Checkpoint 5: Normalized Snapshot Extract
Goal: create a derived normalized dataset from raw snapshots while preserving raw files as source of truth.
Artifacts:
scripts/normalize_polymarket_orderbooks.pydata/normalized_sample/...data/manifests/orderbook_normalization_sample_manifest.jsondocs/ORDERBOOK_SCHEMA.md
Pass condition: a sample raw file can be normalized and basic sanity checks pass.
Checkpoint 6: VPS Runtime Package
Goal: make the collector deployable on a small VPS.
Artifacts:
systemd/polymarket-orderbook-collector.serviceconfig/polymarket_collector.vps.example.yamlscripts/run_polymarket_collector_cycle.shdocs/VPS_DEPLOYMENT.md
Uploader service and timer units are deferred to Checkpoint 7 with Google Drive offload. Creating empty uploader units in Checkpoint 6 would be fake progress.
Pass condition: a user can follow docs on a VPS and run the collector.
Checkpoint 7: Google Drive Offload
Goal: add periodic upload to Google Drive using rclone.
Artifacts:
scripts/upload_archive_rclone.shconfig/rclone.example.mddocs/GOOGLE_DRIVE_OFFLOAD.md- sample upload manifest format
Pass condition: a dry-run and a real small test upload succeed and are documented.
Checkpoint 8: 24h Soak Test Plan
Goal: run the collector for a real 24h period and validate reliability.
Artifacts:
reports/soak_test_YYYY-MM-DD.mddata/manifests/...
Metrics:
- uptime
- markets tracked
- total snapshots
- missed interval estimate
- API errors
- rate limits
- file sizes
- compression ratio
- Google Drive upload status
- restart behavior
- disk usage
- data quality checks
Pass condition: a 24h run completes with acceptable data quality and documented issues.
Checkpoint 9: Add Second Market Only After Polymarket Is Stable
Goal: prepare for NEAR or another market only after Polymarket collector reliability is proven.
Do not start this checkpoint until:
- Polymarket discovery works.
- Polymarket order-book collection works.
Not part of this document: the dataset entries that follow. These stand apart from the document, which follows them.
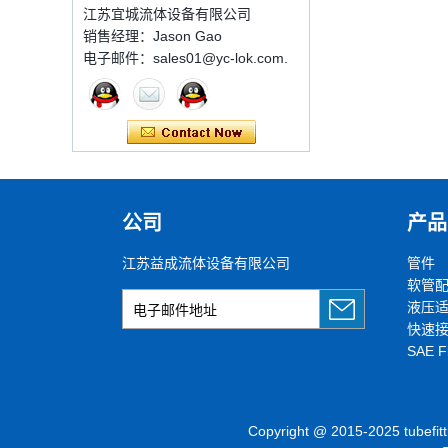
压管件
江苏宜城流体设备有限公司
套圈接头的安装方法
销售经理：Jason Gao
套圈接头的安装方法 1.锯一条适当
电子邮件：sales01@yc-lok.com.
长度的无缝钢管，以去除端口上的毛
世伟洛克代码SS-810-
刺。管道的端面应垂直于轴线，并且
6直切环管配件
角度公差不得大于0.5°。如果需要弯
曲管道，...
双卡套和单卡套配件的应用范围和区
别
7 male Thread
双卡套和单卡套配件的应用范围和区
Hexagon Equal
Double Ferrule
别 双卡套接头适用于：石油，化
10mm Compression
公司
产品
工，黄金，制药，仪器仪表，机械配
Brass Tube Fitting
件，电力行业。 双切削套圈接头为
圆锥形，切削...
江苏益成流体设备有限公司
管件
13 SS316 Stainless
Steel Double Ferrules
软管
橡胶环的特性和不同材料的高温抗性
Elbow Unions Metric
程度
液压
Tube 2mm to 38mm
橡胶环是一种密封环，具有冷抗性，
快速
耐热性，耐老化性等的特征，并且具
SAE F
有绝缘的特征。由不同材料制成的橡
胶环的高温耐药性不同。安装橡胶环
时，我们...
Copyright @ 2015-2025 tu
2024年春节假期在中国，并注意客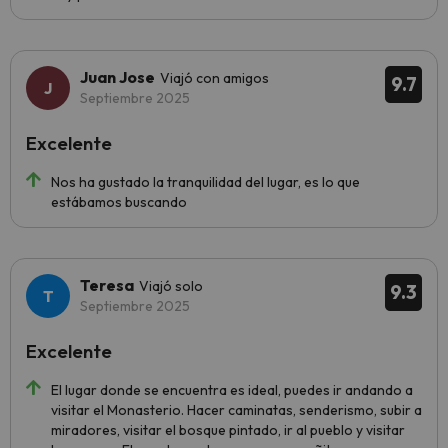
Juan Jose
Viajó con amigos
9.7
Septiembre 2025
Excelente
Nos ha gustado la tranquilidad del lugar, es lo que
estábamos buscando
Teresa
Viajó solo
9.3
Septiembre 2025
Excelente
El lugar donde se encuentra es ideal, puedes ir andando a
visitar el Monasterio. Hacer caminatas, senderismo, subir a
miradores, visitar el bosque pintado, ir al pueblo y visitar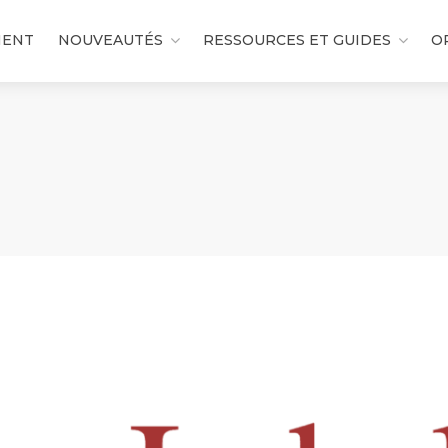
MENT
NOUVEAUTÉS
RESSOURCES ET GUIDES
O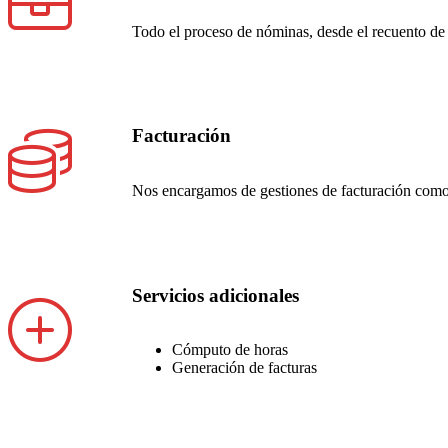
Todo el proceso de nóminas, desde el recuento de 
Facturación
Nos encargamos de gestiones de facturación como 
Servicios adicionales
Cómputo de horas
Generación de facturas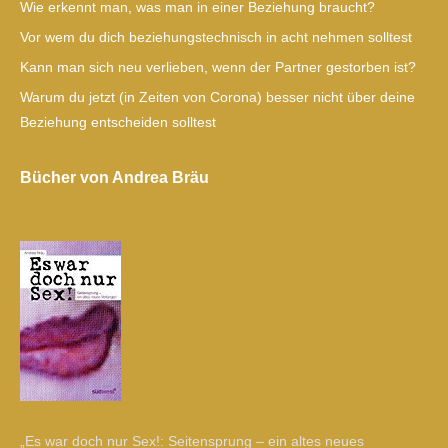
Wie erkennt man, was man in einer Beziehung braucht?
Vor wem du dich beziehungstechnisch in acht nehmen solltest
Kann man sich neu verlieben, wenn der Partner gestorben ist?
Warum du jetzt (in Zeiten von Corona) besser nicht über deine
Beziehung entscheiden solltest
Bücher von Andrea Bräu
„Es war doch nur Sex!: Seitensprung – ein altes neues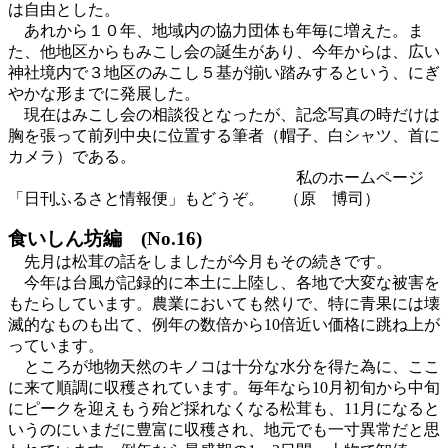
は自由とした。
あれから１０年、地域内の協力団体も年毎に増えた。ま
た、他地区からもみこし会の誕生があり、今年からは、広い
神社境内で３地区のみこし５基が揃い踏みするという、にぎ
やかな形までに発展した。
現在はみこし会の相談役となったが、記念写真の時だけは
胸を張って前列中央に位置する筆者（帽子、白シャツ、首に
カメラ）である。
私のホームページ
「日刊ふるさと情報便」もどうぞ。 （原 博司）
食いしん坊編 (No.16)
先月は松茸の話をしましたが今月もその続きです。
今年は台風が記録的に本土に上陸し、各地で大変な被害を
もたらしています。農業においても然りで、特に青果には壊
滅的なものも出て、例年の数倍から10倍近い価格に跳ね上が
っています。
ところが地物天然のキノコは十分な水分を得た為に、ここ
に来て順調に収穫されています。毎年なら10月初旬から中旬
にピークを迎えもう殆ど採れなくなる松茸も、11月になると
いうのにいまだに豊富に収穫され、地元でも一寸異常だと思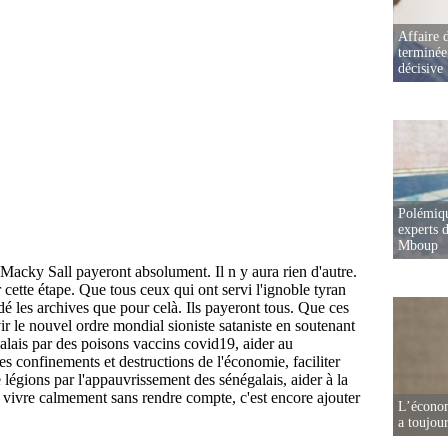
Affaire d
terminée
décisive
Polémiqu
experts d
Mboup
L’écono
a toujou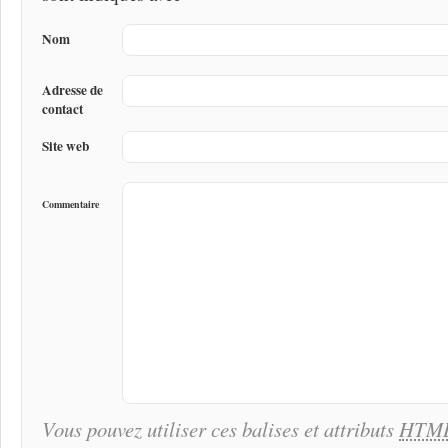
Nom
Adresse de
contact
Site web
Commentaire
Vous pouvez utiliser ces balises et attributs
HTM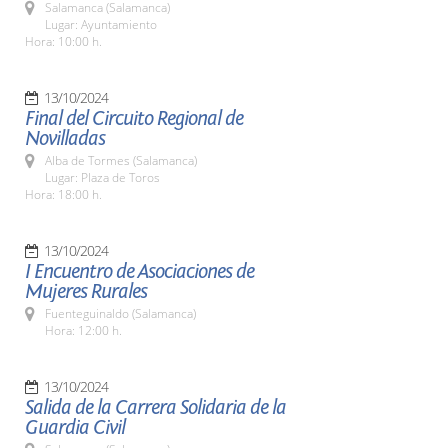
Salamanca (Salamanca)
Lugar: Ayuntamiento
Hora: 10:00 h.
13/10/2024
Final del Circuito Regional de
Novilladas
Alba de Tormes (Salamanca)
Lugar: Plaza de Toros
Hora: 18:00 h.
13/10/2024
I Encuentro de Asociaciones de
Mujeres Rurales
Fuenteguinaldo (Salamanca)
Hora: 12:00 h.
13/10/2024
Salida de la Carrera Solidaria de la
Guardia Civil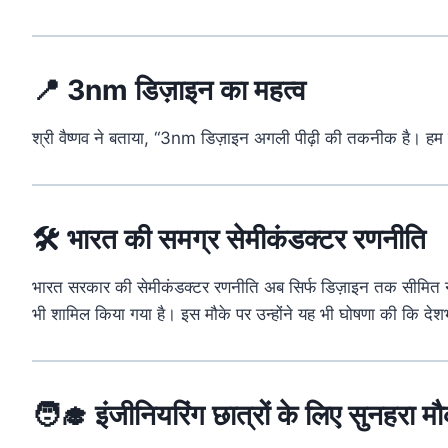
📍
3nm
डिज़ाइन
का
महत्व
श्री
वैष्णव
ने
बताया, “
3nm
डिज़ाइन
अगली
पीढ़ी
की
तकनीक
है।
हम
🛠️
भारत
की
समग्र
सेमीकंडक्टर
रणनीति
भारत
सरकार
की
सेमीकंडक्टर
रणनीति
अब
सिर्फ
डिज़ाइन
तक
सीमित
भी
शामिल
किया
गया
है।
इस
मौके
पर
उन्होंने
यह
भी
घोषणा
की
कि
दे
🧑‍🎓
इंजीनियरिंग
छात्रों
के
लिए
सुनहरा
मौ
- Google Drive offload works.
- The 24h soak test is complete.
Architecture principles:
- Use
collectors/<market_name>/only when adding the second market. - Keep shared code minimal.
- Avoid abstract base classes until duplication is painful.
- Keep raw-first, normalized-second, manifest-always file format consistent across markets.
Anti-Fake-Progress Gates
- No dashboard before 24h data reliability.
- No database before the file archive becomes painful.
- No strategy or backtest code in this project.
- No live trading.
- No generic multi-market abstraction before the second market exists.
- No claiming "production-ready" before a 24h soak test.
- No deleting bad artifacts; label them deprecated or invalid and write why.
Next Smallest Step
Checkpoint 2 is next. It should inspect official Polymarket docs and perform bounded public endpoint probes to determine the exact live collection sources, schemas, timestamps, and rate-limit behavior.